Head Legal Corporate PT Palma Pertiwi Makmur Haryanto Mangundihardjo menegaskan, seluruh kegiatan investasi perusahaan menggunakan dana swasta dan tidak melibatkan Anggaran Pendapatan dan Belanja Negara (APBN).
“Kami tidak pernah menerima dana APBN, dana pemerintah, ataupun dana sejenisnya. Seluruh investasi yang kami jalankan murni berasal dari pihak swasta,” ujar Haryanto dalam konferensi pers di Jakarta baru-baru ini, dikutip redaksi Senin 17 Agustus 2026.

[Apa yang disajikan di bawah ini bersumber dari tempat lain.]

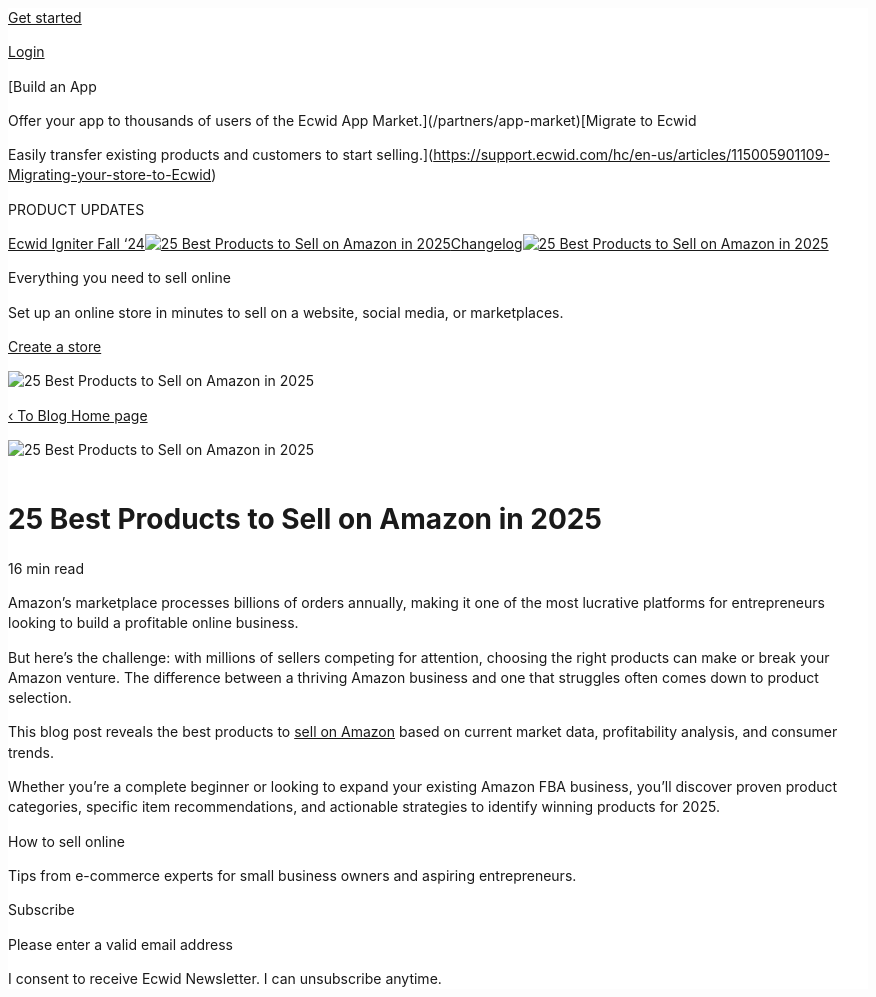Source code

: [Get started](https://my.ecwid.com/cp/#register)

[Login](https://my.ecwid.com/cp/)

[Build an App

Offer your app to thousands of users of the Ecwid App Market.](/partners/app-market)[Migrate to Ecwid

Easily transfer existing products and customers to start selling.](https://support.ecwid.com/hc/en-us/articles/115005901109-Migrating-your-store-to-Ecwid)

PRODUCT UPDATES

[Ecwid Igniter Fall ‘24![25 Best Products to Sell on Amazon in 2025](https://don16obqbay2c.cloudfront.net/wp-content/uploads/Top-nav-promo-1730384623.png)](/ecwid-igniter-fall24)[Changelog![25 Best Products to Sell on Amazon in 2025](https://don16obqbay2c.cloudfront.net/wp-content/uploads/changelog-1724754830.png)](https://support.ecwid.com/hc/en-us/articles/18247837438492-Ecwid-updates-2025)

Everything you need to sell online

Set up an online store in minutes to sell on a website, social media, or marketplaces.

[Create a store](https://my.ecwid.com/cp/#register)

![25 Best Products to Sell on Amazon in 2025](https://don16obqbay2c.cloudfront.net/wp-content/themes/common/images/blog/banner-top.png)

[‹ To Blog Home page](/blog)

![25 Best Products to Sell on Amazon in 2025](https://don16obqbay2c.cloudfront.net/wp-content/uploads/Best-products-to-sell-on-Amazon-1750940340.png)

# 25 Best Products to Sell on Amazon in 2025

16 min read

Amazon’s marketplace processes billions of orders annually, making it one of the most lucrative platforms for entrepreneurs looking to build a profitable online business.

But here’s the challenge: with millions of sellers competing for attention, choosing the right products can make or break your Amazon venture. The difference between a thriving Amazon business and one that struggles often comes down to product selection.

This blog post reveals the best products to [sell on Amazon](https://www.ecwid.com/marketplaces/amazon) based on current market data, profitability analysis, and consumer trends.

Whether you’re a complete beginner or looking to expand your existing Amazon FBA business, you’ll discover proven product categories, specific item recommendations, and actionable strategies to identify winning products for 2025.

How to sell online

Tips from e-commerce experts for small business owners and aspiring entrepreneurs.

Subscribe

Please enter a valid email address

I consent to receive Ecwid Newsletter. I can unsubscribe anytime.
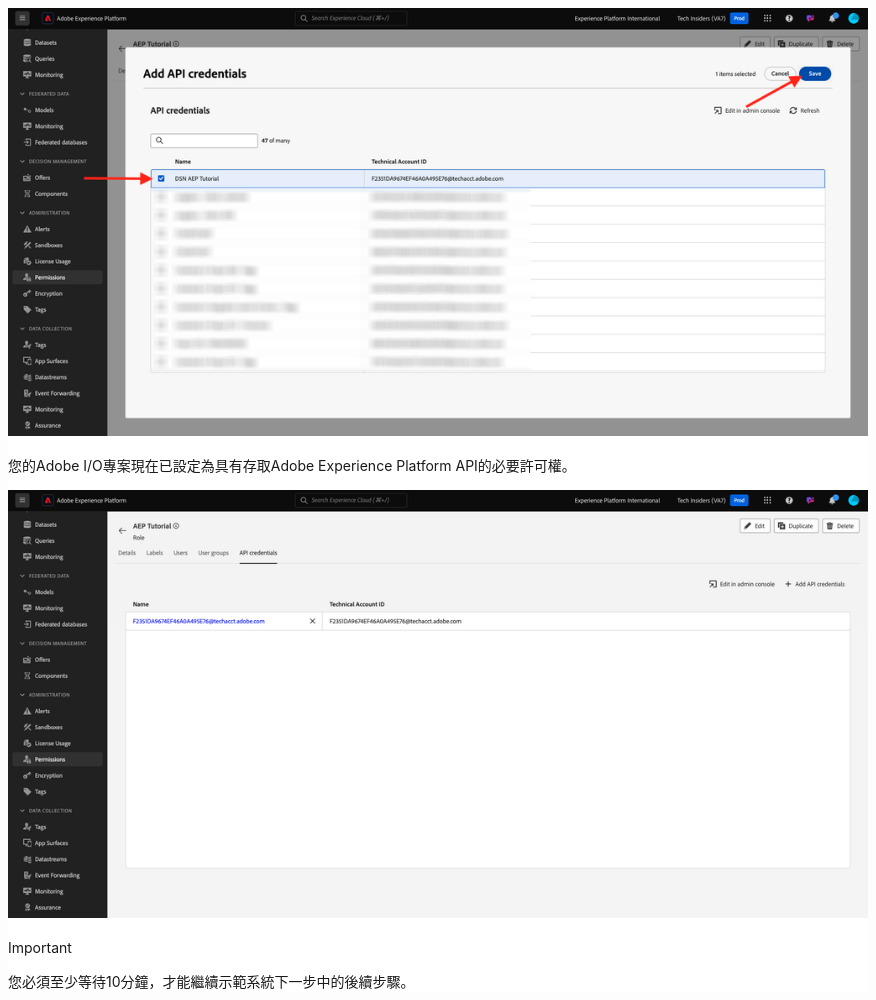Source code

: ![建立沙箱](./assets/images/role3.png)

您的Adobe I/O專案現在已設定為具有存取Adobe Experience Platform API的必要許可權。

![建立沙箱](./assets/images/role4.png)

>[!IMPORTANT]
>
>您必須至少等待10分鐘，才能繼續示範系統下一步中的後續步驟。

Ia juga membantah informasi mengenai penerimaan dana APBN sebesar Rp350 miliar. Menurutnya, informasi tersebut tidak sesuai dengan kondisi sebenarnya.
Terkait penarikan uang di daerah, perusahaan menyebut terdapat pihak ketiga yang bertindak di luar kewenangan dan mengatasnamakan PT Palma Pertiwi Makmur.
“Penarikan uang oleh pihak ketiga yang mengatasnamakan PT Palma Pertiwi Makmur tidak pernah kami benarkan dan tidak pernah kami izinkan,” kata Haryanto.
Ia menjelaskan, Surat Perjanjian Kerja (SPK) perusahaan hanya mencakup pekerjaan tertentu, terutama pembangunan infrastruktur. Mitra tidak diberi kewenangan untuk menerima pembayaran atau menarik uang dari masyarakat maupun pihak lain atas nama perusahaan.
Sekretariat Corporate PT Palma Pertiwi Makmur Teguh Adi Nugroho mengatakan, aktivitas pihak yang tidak berkoordinasi dengan manajemen juga terjadi di sejumlah daerah, salah satunya Sumatera Barat.
“Ini yang sebenarnya terjadi di lapangan, lalu beritanya meluas. Setelah satu isu selesai, muncul lagi isu lainnya,” ujar Teguh.
Perusahaan berharap klarifikasi tersebut dapat memberikan gambaran yang lebih utuh mengenai sumber pendanaan, pola kerja sama, dan kewenangan pihak-pihak yang terlibat dalam proyek.